Data rows:
────
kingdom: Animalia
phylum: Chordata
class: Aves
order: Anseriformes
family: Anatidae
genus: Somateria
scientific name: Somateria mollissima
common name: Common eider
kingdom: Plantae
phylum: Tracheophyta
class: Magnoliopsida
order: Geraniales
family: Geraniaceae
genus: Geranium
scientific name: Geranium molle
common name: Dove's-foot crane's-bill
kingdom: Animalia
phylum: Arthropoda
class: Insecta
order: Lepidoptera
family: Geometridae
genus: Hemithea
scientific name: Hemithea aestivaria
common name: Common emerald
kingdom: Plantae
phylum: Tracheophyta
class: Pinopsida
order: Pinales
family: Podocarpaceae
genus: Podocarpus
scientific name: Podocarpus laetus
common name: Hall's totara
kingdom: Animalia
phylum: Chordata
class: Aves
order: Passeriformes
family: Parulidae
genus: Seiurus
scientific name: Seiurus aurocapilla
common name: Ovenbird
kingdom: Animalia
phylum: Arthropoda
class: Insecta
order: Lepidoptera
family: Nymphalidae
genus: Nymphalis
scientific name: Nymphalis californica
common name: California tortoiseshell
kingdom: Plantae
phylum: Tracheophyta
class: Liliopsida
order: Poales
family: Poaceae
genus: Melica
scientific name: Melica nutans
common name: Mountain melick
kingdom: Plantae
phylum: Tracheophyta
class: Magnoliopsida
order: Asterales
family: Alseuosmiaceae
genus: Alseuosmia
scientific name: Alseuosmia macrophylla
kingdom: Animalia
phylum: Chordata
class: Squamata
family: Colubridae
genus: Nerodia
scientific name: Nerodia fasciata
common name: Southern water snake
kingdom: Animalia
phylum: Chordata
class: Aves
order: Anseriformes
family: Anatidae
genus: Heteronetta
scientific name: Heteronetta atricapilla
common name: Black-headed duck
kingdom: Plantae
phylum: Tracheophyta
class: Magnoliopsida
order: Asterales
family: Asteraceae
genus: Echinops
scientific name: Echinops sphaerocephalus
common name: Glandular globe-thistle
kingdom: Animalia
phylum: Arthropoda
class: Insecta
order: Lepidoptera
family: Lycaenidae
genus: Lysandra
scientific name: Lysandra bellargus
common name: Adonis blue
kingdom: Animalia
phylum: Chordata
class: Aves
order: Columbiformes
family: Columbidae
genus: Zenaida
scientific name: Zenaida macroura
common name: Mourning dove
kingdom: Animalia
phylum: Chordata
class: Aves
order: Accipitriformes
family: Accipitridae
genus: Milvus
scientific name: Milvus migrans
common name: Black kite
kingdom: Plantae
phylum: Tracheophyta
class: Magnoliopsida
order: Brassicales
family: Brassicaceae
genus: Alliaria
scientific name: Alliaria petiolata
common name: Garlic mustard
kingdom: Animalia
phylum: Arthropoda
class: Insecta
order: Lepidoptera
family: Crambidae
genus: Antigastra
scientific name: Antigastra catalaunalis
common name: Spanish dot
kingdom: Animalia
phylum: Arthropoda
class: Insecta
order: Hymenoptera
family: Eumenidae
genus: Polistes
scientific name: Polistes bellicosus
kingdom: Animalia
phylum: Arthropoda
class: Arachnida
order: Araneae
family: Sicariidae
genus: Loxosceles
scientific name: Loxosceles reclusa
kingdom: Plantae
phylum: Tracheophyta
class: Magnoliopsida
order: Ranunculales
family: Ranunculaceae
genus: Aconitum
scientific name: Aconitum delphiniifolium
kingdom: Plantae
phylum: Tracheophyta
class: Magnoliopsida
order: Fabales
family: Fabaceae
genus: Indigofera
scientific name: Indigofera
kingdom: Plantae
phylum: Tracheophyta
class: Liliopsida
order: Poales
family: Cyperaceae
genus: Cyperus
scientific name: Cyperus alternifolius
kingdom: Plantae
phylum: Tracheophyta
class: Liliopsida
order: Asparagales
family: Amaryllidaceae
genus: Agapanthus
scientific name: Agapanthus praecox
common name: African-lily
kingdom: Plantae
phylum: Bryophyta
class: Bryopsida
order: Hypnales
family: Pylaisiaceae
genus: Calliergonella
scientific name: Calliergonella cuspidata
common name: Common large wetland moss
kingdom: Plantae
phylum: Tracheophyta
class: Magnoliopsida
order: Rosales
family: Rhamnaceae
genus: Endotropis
────
Objective:
Lay out every one of the records above as a two-column CSV headed "record" and "answer," one row per record. Put each field in double quotes and replace its line breaks with spaces.

The output:
record,answer
"kingdom:","Animalia"
"phylum:","Chordata"
"class:","Aves"
"order:","Anseriformes"
"family:","Anatidae"
"genus:","Somateria"
"scientific name:","Somateria mollissima"
"common name:","Common eider"
"kingdom:","Plantae"
"phylum:","Tracheophyta"
"class:","Magnoliopsida"
"order:","Geraniales"
"family:","Geraniaceae"
"genus:","Geranium"
"scientific name:","Geranium molle"
"common name:","Dove's-foot crane's-bill"
"kingdom:","Animalia"
"phylum:","Arthropoda"
"class:","Insecta"
"order:","Lepidoptera"
"family:","Geometridae"
"genus:","Hemithea"
"scientific name:","Hemithea aestivaria"
"common name:","Common emerald"
"kingdom:","Plantae"
"phylum:","Tracheophyta"
"class:","Pinopsida"
"order:","Pinales"
"family:","Podocarpaceae"
"genus:","Podocarpus"
"scientific name:","Podocarpus laetus"
"common name:","Hall's totara"
"kingdom:","Animalia"
"phylum:","Chordata"
"class:","Aves"
"order:","Passeriformes"
"family:","Parulidae"
"genus:","Seiurus"
"scientific name:","Seiurus aurocapilla"
"common name:","Ovenbird"
"kingdom:","Animalia"
"phylum:","Arthropoda"
"class:","Insecta"
"order:","Lepidoptera"
"family:","Nymphalidae"
"genus:","Nymphalis"
"scientific name:","Nymphalis californica"
"common name:","California tortoiseshell"
"kingdom:","Plantae"
"phylum:","Tracheophyta"
"class:","Liliopsida"
"order:","Poales"
"family:","Poaceae"
"genus:","Melica"
"scientific name:","Melica nutans"
"common name:","Mountain melick"
"kingdom:","Plantae"
"phylum:","Tracheophyta"
"class:","Magnoliopsida"
"order:","Asterales"
"family:","Alseuosmiaceae"
"genus:","Alseuosmia"
"scientific name:","Alseuosmia macrophylla"
"kingdom:","Animalia"
"phylum:","Chordata"
"class:","Squamata"
"family:","Colubridae"
"genus:","Nerodia"
"scientific name:","Nerodia fasciata"
"common name:","Southern water snake"
"kingdom:","Animalia"
"phylum:","Chordata"
"class:","Aves"
"order:","Anseriformes"
"family:","Anatidae"
"genus:","Heteronetta"
"scientific name:","Heteronetta atricapilla"
"common name:","Black-headed duck"
"kingdom:","Plantae"
"phylum:","Tracheophyta"
"class:","Magnoliopsida"
"order:","Asterales"
"family:","Asteraceae"
"genus:","Echinops"
"scientific name:","Echinops sphaerocephalus"
"common name:","Glandular globe-thistle"
"kingdom:","Animalia"
"phylum:","Arthropoda"
"class:","Insecta"
"order:","Lepidoptera"
"family:","Lycaenidae"
"genus:","Lysandra"
"scientific name:","Lysandra bellargus"
"common name:","Adonis blue"
"kingdom:","Animalia"
"phylum:","Chordata"
"class:","Aves"
"order:","Columbiformes"
"family:","Columbidae"
"genus:","Zenaida"
"scientific name:","Zenaida macroura"
"common name:","Mourning dove"
"kingdom:","Animalia"
"phylum:","Chordata"
"class:","Aves"
"order:","Accipitriformes"
"family:","Accipitridae"
"genus:","Milvus"
"scientific name:","Milvus migrans"
"common name:","Black kite"
"kingdom:","Plantae"
"phylum:","Tracheophyta"
"class:","Magnoliopsida"
"order:","Brassicales"
"family:","Brassicaceae"
"genus:","Alliaria"
"scientific name:","Alliaria petiolata"
"common name:","Garlic mustard"
"kingdom:","Animalia"
"phylum:","Arthropoda"
"class:","Insecta"
"order:","Lepidoptera"
"family:","Crambidae"
"genus:","Antigastra"
"scientific name:","Antigastra catalaunalis"
"common name:","Spanish dot"
"kingdom:","Animalia"
"phylum:","Arthropoda"
"class:","Insecta"
"order:","Hymenoptera"
"family:","Eumenidae"
"genus:","Polistes"
"scientific name:","Polistes bellicosus"
"kingdom:","Animalia"
"phylum:","Arthropoda"
"class:","Arachnida"
"order:","Araneae"
"family:","Sicariidae"
"genus:","Loxosceles"
"scientific name:","Loxosceles reclusa"
"kingdom:","Plantae"
"phylum:","Tracheophyta"
"class:","Magnoliopsida"
"order:","Ranunculales"
"family:","Ranunculaceae"
"genus:","Aconitum"
"scientific name:","Aconitum delphiniifolium"
"kingdom:","Plantae"
"phylum:","Tracheophyta"
"class:","Magnoliopsida"
"order:","Fabales"
"family:","Fabaceae"
"genus:","Indigofera"
"scientific name:","Indigofera"
"kingdom:","Plantae"
"phylum:","Tracheophyta"
"class:","Liliopsida"
"order:","Poales"
"family:","Cyperaceae"
"genus:","Cyperus"
"scientific name:","Cyperus alternifolius"
"kingdom:","Plantae"
"phylum:","Tracheophyta"
"class:","Liliopsida"
"order:","Asparagales"
"family:","Amaryllidaceae"
"genus:","Agapanthus"
"scientific name:","Agapanthus praecox"
"common name:","African-lily"
"kingdom:","Plantae"
"phylum:","Bryophyta"
"class:","Bryopsida"
"order:","Hypnales"
"family:","Pylaisiaceae"
"genus:","Calliergonella"
"scientific name:","Calliergonella cuspidata"
"common name:","Common large wetland moss"
"kingdom:","Plantae"
"phylum:","Tracheophyta"
"class:","Magnoliopsida"
"order:","Rosales"
"family:","Rhamnaceae"
"genus:","Endotropis"